And the Spirit & the bride say, come.... Reveaaltion 22:17

And the Spirit & the bride say, come.... Reveaaltion 22:17
And the Spirit & the bride say, come...Revelation 22:17 - May We One Day Bow Down In The DUST At HIS FEET ...... {click on blog TITLE at top to refresh page}---QUESTION: ...when the Son of man cometh, shall he find faith on the earth? LUKE 18:8

Sunday, June 16, 2024

Creation Moment 6/17/2024 - The mind was never mud

And the LORD God formed man of the dust of the ground, and breathed into his nostrils the breath of life; and man became a living soul. Genesis 2:7

"Over 150 years ago, the battle over the human mind sidelined Alfred Russel Wallace from the elite science group that gathered around his co-theorist Charles Darwin. Wallace was unwilling to concede that the human mind is merely an organ that has evolved like any other.

As University of Durham historian Neil Thomas explains, for Wallace, “on more mature reflection, no simple ape-to-human progression was any longer tenable and he could no longer assent to the ontological equivalence of humans and nonhuman animals proposed by Darwin.” Thus Wallace was largely forgotten and Darwin became the cultural icon of evolution.

Yet Wallace’s skepticism was well justified. We have no evidence to support the assertion that the human mind evolved over time by natural processes. No one knows how our ancestors began to think like humans.

Later paleontologists chose a less harmful approach: Trying to locate the not-quite-humans among long-deceased groups like the Neanderthals and Flores man. But neither group has proven as dim as the search for the missing link requires.
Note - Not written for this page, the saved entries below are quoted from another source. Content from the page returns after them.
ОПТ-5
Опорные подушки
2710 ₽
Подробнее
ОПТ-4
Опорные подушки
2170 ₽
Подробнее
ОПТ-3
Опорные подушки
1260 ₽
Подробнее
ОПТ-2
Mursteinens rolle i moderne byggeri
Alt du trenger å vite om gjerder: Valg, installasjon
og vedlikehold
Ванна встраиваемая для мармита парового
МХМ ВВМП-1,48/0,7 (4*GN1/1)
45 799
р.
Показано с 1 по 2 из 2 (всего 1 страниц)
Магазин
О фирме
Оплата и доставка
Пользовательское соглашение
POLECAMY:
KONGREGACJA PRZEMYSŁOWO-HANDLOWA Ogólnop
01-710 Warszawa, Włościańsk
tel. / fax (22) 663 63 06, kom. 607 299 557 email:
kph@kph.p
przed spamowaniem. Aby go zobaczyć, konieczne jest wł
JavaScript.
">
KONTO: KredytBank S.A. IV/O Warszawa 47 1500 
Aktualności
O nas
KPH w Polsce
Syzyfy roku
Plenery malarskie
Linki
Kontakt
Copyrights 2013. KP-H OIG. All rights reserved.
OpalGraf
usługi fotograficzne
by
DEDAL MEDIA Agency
The Neanderthal art “bombshell” has seen to that.

Here’s the challenge for those postulating an evolutionary history for the mind: If man is biologically an animal but cognitively so
demonstrably unlike an animal, the obvious implication is that some aspect of the human mind is not biological. That thought, along with Wallace, is still banished from the academy. But a change may be building slowly. It is getting harder all the time to construct a history of the human race that goes “back to hours when mind was mud,” as Victorian poet George Meredith put it.
So let’s turn the question around: Why should we expect the human mind to have a history? Must immaterial things have evolutionary histories?

With respect to the origin of the human mind, traditional religious explanations shed more light than a science-based approach driven by materialist assumptions. That is, the traditional explanations begin by recognizing that humans are not just animals and offering an account for that fact."